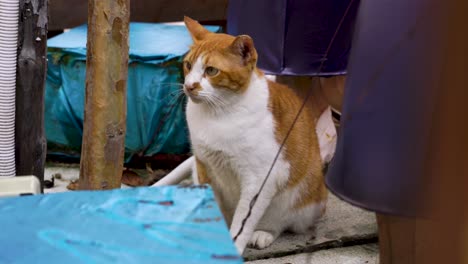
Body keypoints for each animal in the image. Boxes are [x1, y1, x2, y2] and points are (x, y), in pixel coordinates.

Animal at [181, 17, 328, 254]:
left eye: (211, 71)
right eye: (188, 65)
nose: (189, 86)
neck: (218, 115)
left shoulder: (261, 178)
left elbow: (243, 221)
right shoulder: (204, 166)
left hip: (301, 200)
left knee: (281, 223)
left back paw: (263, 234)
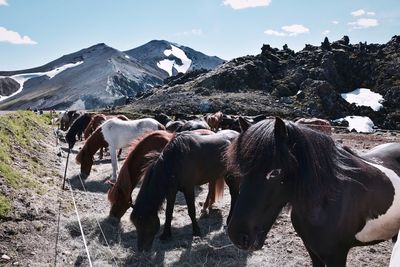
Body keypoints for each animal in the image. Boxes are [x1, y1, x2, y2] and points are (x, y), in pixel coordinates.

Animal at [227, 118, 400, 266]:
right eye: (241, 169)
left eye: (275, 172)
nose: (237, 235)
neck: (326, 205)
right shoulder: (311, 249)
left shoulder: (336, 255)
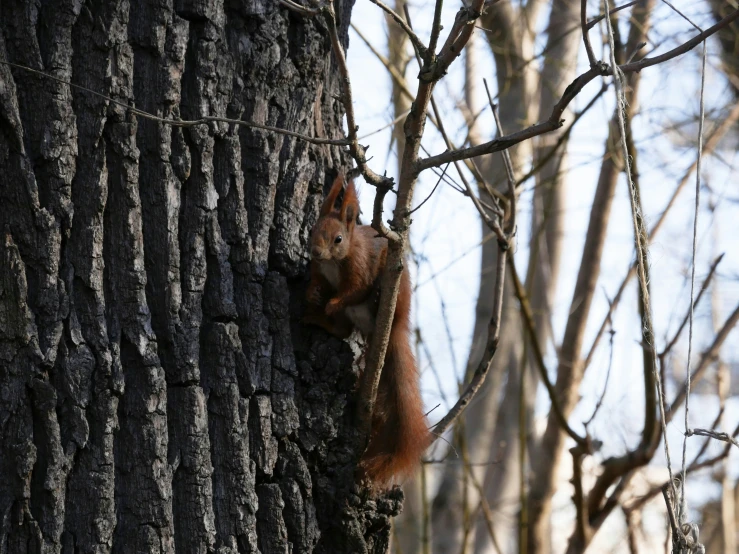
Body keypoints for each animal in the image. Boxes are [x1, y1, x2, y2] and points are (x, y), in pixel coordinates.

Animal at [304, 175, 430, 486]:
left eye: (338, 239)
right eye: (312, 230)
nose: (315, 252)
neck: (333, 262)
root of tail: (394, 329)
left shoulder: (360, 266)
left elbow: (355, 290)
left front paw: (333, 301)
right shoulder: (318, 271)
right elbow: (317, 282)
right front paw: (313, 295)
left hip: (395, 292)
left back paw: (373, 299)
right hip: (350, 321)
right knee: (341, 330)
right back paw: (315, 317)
==
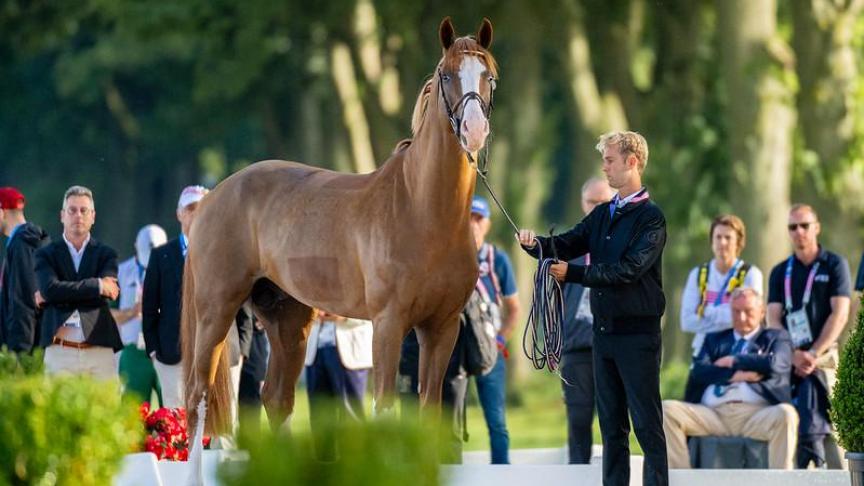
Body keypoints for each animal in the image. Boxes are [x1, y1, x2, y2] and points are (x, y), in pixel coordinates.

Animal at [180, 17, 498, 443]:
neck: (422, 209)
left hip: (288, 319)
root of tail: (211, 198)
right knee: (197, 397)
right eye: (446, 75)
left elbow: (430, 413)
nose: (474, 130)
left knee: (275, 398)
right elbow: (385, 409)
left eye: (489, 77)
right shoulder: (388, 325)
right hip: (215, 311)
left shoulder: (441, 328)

## Work instruction
Every line of the listing above that contains "shoulder" is to be copied.

## Completed exercise
left shoulder: (261, 178)
right shoulder: (204, 166)
right shoulder: (311, 249)
left shoulder: (336, 255)
left shoulder: (360, 266)
right shoulder: (318, 271)
right shoulder: (388, 325)
left shoulder: (441, 328)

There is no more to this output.